* Text provided
=== Section Start ===

The Table component contains three objects:

names(out_edition$Table)
## [1] "Colnames"       "Rownames"       "ObjectName"     "HistoryEdition"
## [5] "CatVarNames"

The DataView and HistoryEdition objects will be printed on the interface.

out_edition$Table$ObjectName is the name of the dataset that has been created (as in the R environment, when the function is called with r_wrapp).

4.3 Performs several actions

we use r_wrapp to reproduce the interface behaviour:

out_edition <- r_wrapp(funcName = "r_edit_dataset", 
                       datasetName = "proteins", 
                       action = "subset", 
                       column_names = colnames(proteins)[1:5])

Two new objects are created in the environment:

  • the analysis (editor_1)
  • the edited dataset (edited_1), hidden for now.

The editor analysis contains the list of successive actions (here only 1) performed on the dataset.

jsonview::json_tree_view(editor_1, scroll = TRUE)

The edited dataset contains the resulting dataset:

knitr::kable(head(edited_1))
14.3.3_epsilon 4E.BP1 4E.BP1_pS65 4E.BP1_pT37 4E.BP1_pT70
A0SH -0.2146377 -0.0348712 -0.1492393 -0.1141046 0.1883281
A0SJ 0.1343556 0.2398837 -0.1730644 -0.8782864 -0.1662046
A0SK 0.2186520 2.3489380 0.4798254 1.2803679 0.8254676
A0SO -0.1124943 0.2786066 0.1776554 0.6728072 0.4581671
A04N 0.0021150 0.7086549 -0.2063496 0.6498476 0.1838435
A04P 0.0717803 -0.1426144 0.2463977 0.6771736 0.1320518

Now we perform a second action on the same dataset:

out_edition <- r_wrapp(funcName = "r_edit_dataset", 
                       datasetName = "proteins", 
                       action = "subset", 
                       row_names = rownames(proteins)[1:5])

=== Section End ===

* Activity list
(1) In the dataset-editing text, which two new objects are created in the environment after the first subset action?
(2) Using the dataset-editing text, explain why the calls in section 4.3 are made through r_wrapp.
(3) Duplicate the dataset-editing text word for word, everything from "we use r_wrapp" down to "the analysis (editor_1)".

* Data
=== Section Start ===

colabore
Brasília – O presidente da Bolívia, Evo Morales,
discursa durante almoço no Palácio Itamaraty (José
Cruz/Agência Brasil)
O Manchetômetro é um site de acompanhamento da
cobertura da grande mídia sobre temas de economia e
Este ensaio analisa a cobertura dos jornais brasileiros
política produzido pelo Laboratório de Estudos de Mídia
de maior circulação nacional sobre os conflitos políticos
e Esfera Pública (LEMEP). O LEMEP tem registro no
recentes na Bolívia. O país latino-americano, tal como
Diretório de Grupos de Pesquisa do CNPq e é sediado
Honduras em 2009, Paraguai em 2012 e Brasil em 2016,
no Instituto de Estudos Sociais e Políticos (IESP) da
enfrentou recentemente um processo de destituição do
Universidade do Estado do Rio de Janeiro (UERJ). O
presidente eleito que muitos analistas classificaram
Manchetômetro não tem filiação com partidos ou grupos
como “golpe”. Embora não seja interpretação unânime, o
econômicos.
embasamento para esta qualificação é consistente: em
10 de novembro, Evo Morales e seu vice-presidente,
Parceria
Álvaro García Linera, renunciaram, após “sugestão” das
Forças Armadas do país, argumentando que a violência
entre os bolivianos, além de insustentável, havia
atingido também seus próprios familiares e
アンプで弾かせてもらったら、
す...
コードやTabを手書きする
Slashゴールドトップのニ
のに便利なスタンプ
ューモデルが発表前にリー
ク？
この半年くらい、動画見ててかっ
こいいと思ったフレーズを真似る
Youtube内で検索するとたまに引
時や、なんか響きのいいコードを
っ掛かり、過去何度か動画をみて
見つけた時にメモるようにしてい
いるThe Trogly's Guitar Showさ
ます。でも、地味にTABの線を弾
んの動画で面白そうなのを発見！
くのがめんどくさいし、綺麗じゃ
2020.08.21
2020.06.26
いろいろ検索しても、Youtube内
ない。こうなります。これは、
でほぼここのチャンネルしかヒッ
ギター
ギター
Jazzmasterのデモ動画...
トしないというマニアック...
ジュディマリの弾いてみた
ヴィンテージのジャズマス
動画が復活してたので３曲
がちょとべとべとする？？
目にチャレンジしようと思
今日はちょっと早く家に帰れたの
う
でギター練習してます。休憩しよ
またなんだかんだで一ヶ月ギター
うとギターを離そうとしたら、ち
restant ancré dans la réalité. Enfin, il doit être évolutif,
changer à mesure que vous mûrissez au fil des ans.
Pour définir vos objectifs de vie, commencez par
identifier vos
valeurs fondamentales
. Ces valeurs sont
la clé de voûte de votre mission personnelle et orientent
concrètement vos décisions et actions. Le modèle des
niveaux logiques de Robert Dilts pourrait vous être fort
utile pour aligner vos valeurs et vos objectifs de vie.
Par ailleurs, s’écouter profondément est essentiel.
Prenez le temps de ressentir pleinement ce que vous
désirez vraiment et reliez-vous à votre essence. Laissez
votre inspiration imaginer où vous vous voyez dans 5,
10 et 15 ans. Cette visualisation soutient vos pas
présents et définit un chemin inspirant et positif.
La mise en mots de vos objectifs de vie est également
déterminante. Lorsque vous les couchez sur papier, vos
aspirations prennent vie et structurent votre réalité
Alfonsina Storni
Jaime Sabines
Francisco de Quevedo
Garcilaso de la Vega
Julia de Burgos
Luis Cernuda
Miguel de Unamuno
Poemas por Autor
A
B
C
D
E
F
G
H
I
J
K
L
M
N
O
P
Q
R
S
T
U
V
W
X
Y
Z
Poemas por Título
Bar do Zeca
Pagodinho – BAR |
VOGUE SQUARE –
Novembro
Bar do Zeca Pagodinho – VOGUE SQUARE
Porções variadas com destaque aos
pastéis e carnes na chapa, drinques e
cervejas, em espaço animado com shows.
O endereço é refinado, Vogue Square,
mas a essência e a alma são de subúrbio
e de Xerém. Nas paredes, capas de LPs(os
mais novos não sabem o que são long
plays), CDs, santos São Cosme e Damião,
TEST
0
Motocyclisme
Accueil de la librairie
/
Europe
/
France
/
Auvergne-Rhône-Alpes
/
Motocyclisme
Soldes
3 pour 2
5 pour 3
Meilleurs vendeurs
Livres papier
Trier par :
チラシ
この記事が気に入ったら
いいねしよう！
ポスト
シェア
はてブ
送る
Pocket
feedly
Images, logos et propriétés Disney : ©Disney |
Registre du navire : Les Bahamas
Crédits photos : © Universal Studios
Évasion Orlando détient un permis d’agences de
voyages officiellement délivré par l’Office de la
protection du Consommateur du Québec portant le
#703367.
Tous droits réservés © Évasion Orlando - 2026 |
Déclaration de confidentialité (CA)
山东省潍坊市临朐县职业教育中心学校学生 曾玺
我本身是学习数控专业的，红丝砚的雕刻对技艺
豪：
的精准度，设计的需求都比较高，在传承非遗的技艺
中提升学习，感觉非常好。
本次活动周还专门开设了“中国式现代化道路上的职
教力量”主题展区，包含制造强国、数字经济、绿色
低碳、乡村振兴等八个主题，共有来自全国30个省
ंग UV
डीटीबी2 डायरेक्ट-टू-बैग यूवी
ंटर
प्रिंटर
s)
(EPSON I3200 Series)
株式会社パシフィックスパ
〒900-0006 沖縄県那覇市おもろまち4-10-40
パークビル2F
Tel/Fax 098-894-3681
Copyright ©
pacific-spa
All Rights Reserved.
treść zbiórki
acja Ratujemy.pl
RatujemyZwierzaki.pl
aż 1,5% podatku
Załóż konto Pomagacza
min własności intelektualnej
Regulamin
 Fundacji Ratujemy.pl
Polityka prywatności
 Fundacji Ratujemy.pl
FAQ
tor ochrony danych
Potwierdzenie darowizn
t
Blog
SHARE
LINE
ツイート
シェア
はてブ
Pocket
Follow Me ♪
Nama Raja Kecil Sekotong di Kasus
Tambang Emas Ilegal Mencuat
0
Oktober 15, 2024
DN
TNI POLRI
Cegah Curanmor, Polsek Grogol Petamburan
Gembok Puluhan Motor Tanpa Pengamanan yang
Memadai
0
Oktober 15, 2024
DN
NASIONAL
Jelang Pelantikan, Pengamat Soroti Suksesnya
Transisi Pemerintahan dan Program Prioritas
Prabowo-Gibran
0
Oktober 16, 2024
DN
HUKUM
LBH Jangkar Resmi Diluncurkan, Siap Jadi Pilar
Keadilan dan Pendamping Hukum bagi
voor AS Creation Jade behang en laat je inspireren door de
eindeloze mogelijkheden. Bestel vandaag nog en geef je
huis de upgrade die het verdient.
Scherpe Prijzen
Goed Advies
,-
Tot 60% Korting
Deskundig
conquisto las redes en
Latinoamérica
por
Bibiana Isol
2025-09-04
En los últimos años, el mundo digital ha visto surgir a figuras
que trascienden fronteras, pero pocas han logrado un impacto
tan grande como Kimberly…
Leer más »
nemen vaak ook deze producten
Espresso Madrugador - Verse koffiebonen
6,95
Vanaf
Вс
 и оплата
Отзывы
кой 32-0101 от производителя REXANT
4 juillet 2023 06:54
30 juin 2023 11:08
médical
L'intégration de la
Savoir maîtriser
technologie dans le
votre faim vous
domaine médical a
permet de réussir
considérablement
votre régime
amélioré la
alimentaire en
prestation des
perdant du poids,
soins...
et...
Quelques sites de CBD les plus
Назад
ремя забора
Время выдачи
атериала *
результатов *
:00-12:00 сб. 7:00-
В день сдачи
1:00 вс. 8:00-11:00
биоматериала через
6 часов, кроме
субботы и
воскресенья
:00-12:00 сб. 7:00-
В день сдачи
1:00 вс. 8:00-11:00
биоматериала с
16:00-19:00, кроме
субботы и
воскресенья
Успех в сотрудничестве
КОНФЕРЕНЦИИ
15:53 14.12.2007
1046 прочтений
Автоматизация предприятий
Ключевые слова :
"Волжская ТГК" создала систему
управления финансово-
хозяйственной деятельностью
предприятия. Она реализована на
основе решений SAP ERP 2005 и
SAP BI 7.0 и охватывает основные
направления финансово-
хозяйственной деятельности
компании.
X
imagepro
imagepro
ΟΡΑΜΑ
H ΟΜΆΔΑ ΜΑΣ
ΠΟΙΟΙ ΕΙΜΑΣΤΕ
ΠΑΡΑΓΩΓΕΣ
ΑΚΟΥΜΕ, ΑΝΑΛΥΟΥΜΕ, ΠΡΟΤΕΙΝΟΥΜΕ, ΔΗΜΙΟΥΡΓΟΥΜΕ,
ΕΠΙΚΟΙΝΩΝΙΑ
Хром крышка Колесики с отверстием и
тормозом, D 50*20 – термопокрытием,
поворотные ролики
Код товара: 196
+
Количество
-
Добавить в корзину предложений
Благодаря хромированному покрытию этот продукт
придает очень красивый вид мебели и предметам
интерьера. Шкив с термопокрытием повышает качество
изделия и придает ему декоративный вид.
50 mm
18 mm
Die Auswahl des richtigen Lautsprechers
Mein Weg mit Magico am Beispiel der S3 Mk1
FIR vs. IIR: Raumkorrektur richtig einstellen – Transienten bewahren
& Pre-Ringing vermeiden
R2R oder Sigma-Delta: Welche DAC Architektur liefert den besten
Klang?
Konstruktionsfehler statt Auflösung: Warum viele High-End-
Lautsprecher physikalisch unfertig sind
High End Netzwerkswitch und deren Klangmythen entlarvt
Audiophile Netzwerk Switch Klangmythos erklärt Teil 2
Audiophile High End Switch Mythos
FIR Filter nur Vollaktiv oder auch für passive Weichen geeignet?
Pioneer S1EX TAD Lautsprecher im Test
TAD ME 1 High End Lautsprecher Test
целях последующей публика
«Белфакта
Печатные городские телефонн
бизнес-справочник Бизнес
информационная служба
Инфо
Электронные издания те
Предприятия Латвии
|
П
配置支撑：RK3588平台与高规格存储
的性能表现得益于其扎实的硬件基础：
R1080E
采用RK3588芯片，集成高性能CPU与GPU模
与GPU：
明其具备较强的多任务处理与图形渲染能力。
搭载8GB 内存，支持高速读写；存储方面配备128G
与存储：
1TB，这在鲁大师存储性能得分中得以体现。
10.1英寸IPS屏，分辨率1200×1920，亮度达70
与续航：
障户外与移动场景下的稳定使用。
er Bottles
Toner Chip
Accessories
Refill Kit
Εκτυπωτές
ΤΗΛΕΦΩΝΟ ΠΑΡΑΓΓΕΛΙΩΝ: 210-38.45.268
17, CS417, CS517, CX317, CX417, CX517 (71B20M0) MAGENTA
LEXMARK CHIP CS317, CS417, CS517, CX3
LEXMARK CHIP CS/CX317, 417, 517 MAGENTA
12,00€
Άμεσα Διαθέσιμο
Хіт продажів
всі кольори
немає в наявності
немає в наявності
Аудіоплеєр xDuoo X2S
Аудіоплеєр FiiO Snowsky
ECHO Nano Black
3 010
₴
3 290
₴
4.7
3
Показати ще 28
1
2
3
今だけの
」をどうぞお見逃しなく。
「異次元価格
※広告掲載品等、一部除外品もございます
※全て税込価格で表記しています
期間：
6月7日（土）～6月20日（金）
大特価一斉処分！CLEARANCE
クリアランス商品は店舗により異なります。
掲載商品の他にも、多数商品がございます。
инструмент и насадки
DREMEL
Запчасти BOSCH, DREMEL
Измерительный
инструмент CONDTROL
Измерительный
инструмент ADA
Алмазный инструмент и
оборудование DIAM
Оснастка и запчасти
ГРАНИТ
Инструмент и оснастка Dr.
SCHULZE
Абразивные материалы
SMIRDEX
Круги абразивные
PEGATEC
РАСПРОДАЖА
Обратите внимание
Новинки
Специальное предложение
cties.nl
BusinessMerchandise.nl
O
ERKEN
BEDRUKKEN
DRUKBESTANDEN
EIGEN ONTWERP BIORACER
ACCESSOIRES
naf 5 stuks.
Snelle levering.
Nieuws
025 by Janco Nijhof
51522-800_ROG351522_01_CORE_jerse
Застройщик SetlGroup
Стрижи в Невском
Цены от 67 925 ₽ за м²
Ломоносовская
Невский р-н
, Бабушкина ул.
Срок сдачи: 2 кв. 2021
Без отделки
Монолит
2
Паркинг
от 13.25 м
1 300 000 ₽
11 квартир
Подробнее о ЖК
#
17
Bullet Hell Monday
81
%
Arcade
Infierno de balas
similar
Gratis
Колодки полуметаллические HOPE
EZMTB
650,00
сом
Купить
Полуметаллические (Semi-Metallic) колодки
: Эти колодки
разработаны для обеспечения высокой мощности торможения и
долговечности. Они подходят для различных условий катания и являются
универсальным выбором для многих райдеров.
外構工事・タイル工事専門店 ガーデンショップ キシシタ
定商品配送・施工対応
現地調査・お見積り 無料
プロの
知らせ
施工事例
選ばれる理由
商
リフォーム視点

=== Section End ===

* Answers given
(1) The analysis (editor_1) and the edited dataset (edited_1), which is hidden for now.

(2) The text uses r_wrapp to reproduce the interface behaviour. When the function is called with r_wrapp, the created objects appear in the R environment, as with editor_1 and edited_1.

(3)
we use r_wrapp to reproduce the interface behaviour:

out_edition <- r_wrapp(funcName = "r_edit_dataset", 
                       datasetName = "proteins", 
                       action = "subset", 
                       column_names = colnames(proteins)[1:5])

Two new objects are created in the environment:

  • the analysis (editor_1)